MAS invites all fintechs to apply for green tech accelerator
Fintechs should aim to solve at least one of the three key challenges proposed by MAS: (i) Mobilising Capital; (ii) Monitoring Commitment; and (iii) Measuring Impact.
The Monetary Authority of Singapore (MAS) has launched the green tech accelerator program “Harnessing Technology to Power Green Finance”. Fintechs must submit applications by 11 June 2021.
As the name suggests, the competition seeks to unlock the potential of FinTech in accelerating the development of green finance in Singapore and the region.
Sopnendu Mohanty, Chief FinTech Officer of MAS, commented: “Green FinTech can be an important enabler to accelerate Asia’s transition to a low carbon future. It can provide much-needed innovative solutions, and develop the crucial technology stack, which can help promote green financial services, catalyze efficient allocation of green capital, and facilitate trust in the green data value chain. I encourage all innovators to make use of this platform and showcase their Green FinTech solutions to the world.”
Sponsored by Oliver Wyman, the accelerator calls for fintech firms and solution providers around the world to submit innovative solutions to address over 50 problem statements that have been collected from financial institutions and green finance industry players.
The three key challenges for the finance industry from an environmental perspective are: (i) Mobilising Capital; (ii) Monitoring Commitment; and (iii) Measuring Impact.
The 15 finalists will be paired with a Corporate Champion, where they will develop customized prototypes on the API Exchange (APIX), with each finalist receiving a S$20,000 cash stipend and becoming eligible for a fast-tracked application for the MAS Financial Sector Technology and Innovation Scheme Proof-of-Concept Grant of up to S$200,000.

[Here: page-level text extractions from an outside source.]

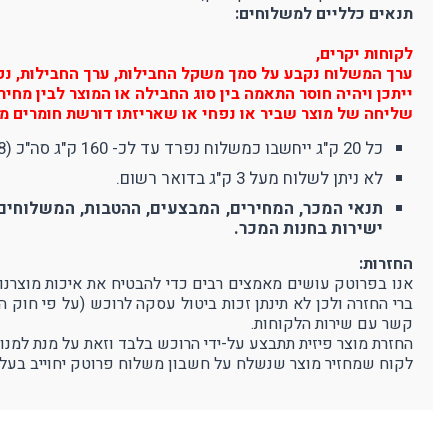
תנאים כלליים למשלוחים:
לקוחות יקרים,
ערך המשלוח נקבע על סמך משקל החבילות, ערך החבילות, נפח 
ייתכן ויהיה חוסר התאמה בין סוג החבילה או המוצר לבין מח
שליחה של מוצר שביר או נפחי או שאריזתו דורשת חומרים מי
כל 20 ק"ג ייחשבו כמשלוח נפרד עד לכ- 160 ק"ג סה"כ (8 משלוחים). משלוח מעל 160 ק"ג יחשב כ-10 משלוחים (380 ₪).
לא ניתן לשלוח מעל 3 ק"ג בדואר רשום.
תנאי המכר, המחירים, המבצעים, ההטבות, המשלוחים 
ישירות בחנות המכר.
החזרות:
ברי החזרה ולכן לא תינתן זכות ביטול עסקה לרוכש (על פי חוק 
קשר עם שירות הלקוחות.
החזרת מוצר פיזית תתבצע על-ידי הרוכש בלבד וזאת על מנת למנו
לקוח שמחזיר מוצר שנשלח על חשבון משלוח פרוטק יחוייב בעלו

Up to three winners will be selected at the Demo Day held at this year’s Singapore FinTech Festival after pitches from the 15 finalists. Winners will each be awarded S$50,000 in prize money.
ESG has become one of the main topics being addressed by governments, regulators, academia, technology providers, and capital markets.
Industry leaders have been increasingly calling for a global framework for ESG investing as the sector faces a massive uptick of inflows and, at the same time, faces accusations of inconsistency in their approach to sustainable impactful investments.
The dramatic increase of inflows into the sector from both retail and institutional investors has shown how important the issue has become nowadays, with an increased focus on healthy ecosystems and sustainability of supply chains.
As the trend is unlikely to slow down in a post-pandemic world and that recent research points to ESG investments outperforming their counterparts, the regulatory landscape must reflect the situation and catch up to this new trend as there remains a lack of consistency in definitions and data.
A global regulatory framework for ESG investing would provide greater protections for those investors who are looking for profits with purpose and will also help to reduce ‘greenwashing’ – when an investment or company gives an inaccurate impression over its green, socially responsible, or corporate credentials.